Example44: <install_directory>/demos/hwsolvers/radioss/44_blow_molding_ams/E4_66_AMS/*

<install_directory>/demos/hwsolvers/radioss/44_blow_molding_ams/E4_66_no_dt_control/*

<install_directory>/demos/hwsolvers/radioss/44_blow_molding_ams/E4_66_Noda_CST/*

Technical / Theoretical Level

Advanced

Overview

Description of the Physical Problem

A hollow plastic parison (tube-like) has been formed. Then the parison is clamped into a mold and air is pumped into it. Here pressure load is used to model air pressure. Let it push the plastic out and then match the mold. The dimension of the parison is cylinder with 30mm and its thickness 2mm. The dimension of the mold is 207mm x 120mm and its thickness is 1.0 mm.

ex44_fig1

Fig 1: Problem description for blow molding

Units: mm, s, Mg , N , MPa

The mold material using the Elastic model (/MAT/ELAST), with the following characteristics:

•	Initial density = 7.8e-9 Mg/mm3

•	Young modulus = 200000 MPa

•	Poisson ratio = 0.3

The plastic parison using Visco Elastic Plastic Piecewise Linear material (/MAT/LAW66), with the following characteristics:

•	Initial density = 1e-9 Mg/mm3

•	Young modulus = 4 MPa

Analysis, Assumptions and Modeling Description

Modeling Methodology of Blow Model with AMS

Blow molding using AMS will be modeled as follows:

1.	Define /AMS in Starter. Select the part group which will use AMS. If the part group has not been specified, then the whole model will use AMS.

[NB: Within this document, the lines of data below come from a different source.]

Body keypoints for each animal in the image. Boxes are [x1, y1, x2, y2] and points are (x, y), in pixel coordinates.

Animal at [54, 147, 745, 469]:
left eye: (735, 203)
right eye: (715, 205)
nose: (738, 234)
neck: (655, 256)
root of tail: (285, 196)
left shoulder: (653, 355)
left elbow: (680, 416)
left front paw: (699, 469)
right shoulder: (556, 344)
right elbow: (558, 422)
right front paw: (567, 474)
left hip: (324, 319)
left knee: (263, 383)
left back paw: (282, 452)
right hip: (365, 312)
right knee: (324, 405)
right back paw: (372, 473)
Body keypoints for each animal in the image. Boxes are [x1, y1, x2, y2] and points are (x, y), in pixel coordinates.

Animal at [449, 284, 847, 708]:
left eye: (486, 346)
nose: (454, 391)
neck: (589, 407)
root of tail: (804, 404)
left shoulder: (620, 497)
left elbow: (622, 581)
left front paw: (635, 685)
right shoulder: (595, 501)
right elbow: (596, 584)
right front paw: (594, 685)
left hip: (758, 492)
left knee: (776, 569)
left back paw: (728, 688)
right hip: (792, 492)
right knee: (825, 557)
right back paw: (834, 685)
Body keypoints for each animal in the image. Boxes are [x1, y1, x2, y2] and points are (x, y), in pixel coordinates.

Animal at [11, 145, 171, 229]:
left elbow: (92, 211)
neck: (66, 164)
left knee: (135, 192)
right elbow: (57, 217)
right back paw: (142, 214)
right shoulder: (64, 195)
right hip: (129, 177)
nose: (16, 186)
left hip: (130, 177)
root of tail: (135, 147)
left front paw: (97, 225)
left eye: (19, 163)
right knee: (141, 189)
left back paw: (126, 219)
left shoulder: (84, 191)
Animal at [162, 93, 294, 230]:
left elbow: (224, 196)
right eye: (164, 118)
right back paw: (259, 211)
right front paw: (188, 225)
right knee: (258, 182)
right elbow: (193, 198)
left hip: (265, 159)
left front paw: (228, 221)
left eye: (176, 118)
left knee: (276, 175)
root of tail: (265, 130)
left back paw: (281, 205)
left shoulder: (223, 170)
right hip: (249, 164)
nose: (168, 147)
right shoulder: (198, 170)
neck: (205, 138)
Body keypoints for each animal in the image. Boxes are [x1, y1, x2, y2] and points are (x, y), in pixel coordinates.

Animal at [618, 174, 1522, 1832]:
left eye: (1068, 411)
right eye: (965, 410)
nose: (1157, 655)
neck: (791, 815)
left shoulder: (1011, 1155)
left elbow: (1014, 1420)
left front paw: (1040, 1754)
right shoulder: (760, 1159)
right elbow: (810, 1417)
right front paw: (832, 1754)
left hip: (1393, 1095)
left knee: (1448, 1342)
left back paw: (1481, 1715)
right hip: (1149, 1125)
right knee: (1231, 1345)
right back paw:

2.	Use /DT/AMS in Engine. For example:

/DT/AMS

0.67 1.15e-4

RADIOSS Options Used

Rigid body and Boundary conditions:

•	Using rigid body, two molds have been fixed in all direction of rotation and translations of y-direction and x-direction. They are only free in z-direction (translation).

Pressure Load:

•	The air pressure on the plastic parison is modeled using pressure load /PLOAD from inside towards outside

ex44_fig2

Fig. 2: Pressure load on plastic parison

Imposed displacement:

•	Two molds are moved in opposite directions with imposed displacement.

Interface:

•	Type 7 interface has been defined between mold and plastic parison with friction 0.7.

Simulation Results and Conclusions

The following figures show the plastic strain, von Mises stress on plastic parison. (See below).

ex44_fig3

Fig. 3: Plastic strain and von Mises stress on plastic parison

Performance

Using the AMS technique, CPU time is reduced by a factor of approximately 3, in this case.

Below shows results comparison of tests:

•	Without time step control (no mass scaling)

•	With standard mass scaling /DT/NODE/CST

•

With AMS

Table 1: Results of model computation with and without AMS

	Without time step control	With standard mass scaling /DT/NODA/CST	With AMS
Time step(s)	1.15e-4	0.34e-04	1.15e-4
Total Number of cycle	78200	24280	6966
CPU time(s)	2027.82	723.02	522.83
Speed-up	-	2.80	3.88
Results quality	-	Bad	Good

ex44_fig4

Fig. 4: Plastic strain for tests without time step control (no mass scaling). With /DT/NODA/CST and with AMS at time 0.4s.

ex44_fig5

Fig. 5: Internal energy on plastic parison with and without AMS

It shows at time 0.4s for the same speed up factor with AMS you get more accurate results compare with no mass scaling test than with node mass scaling.

Conclusion

To obtain a CPU saving factor of about 3, the target time step should be about 10 times higher than the one without AMS; AMS treatment itself is taking some CPU cost.

Standard mass scaling technique can also speed up the calculation by a factor of about 3, but the results quality will be affected.

In general, AMS technique for a given speed up, gives more accurate results than standard mass scaling.

The AMS technique does not change the total mass; the mass is added only on non-diagonal terms of the mass matrix.

It is applicable to the entire model.

There is no change in inertia effects on translational global acceleration

Note:

•	Result accuracy, in terms of stress and strains, is normally not affected; by the way AMS is affecting Eigen modes of the structure(s) to which it is applied. Higher frequencies are lowered.

•	AMS technique is highly scalable; large models could show even more significant speed up factors.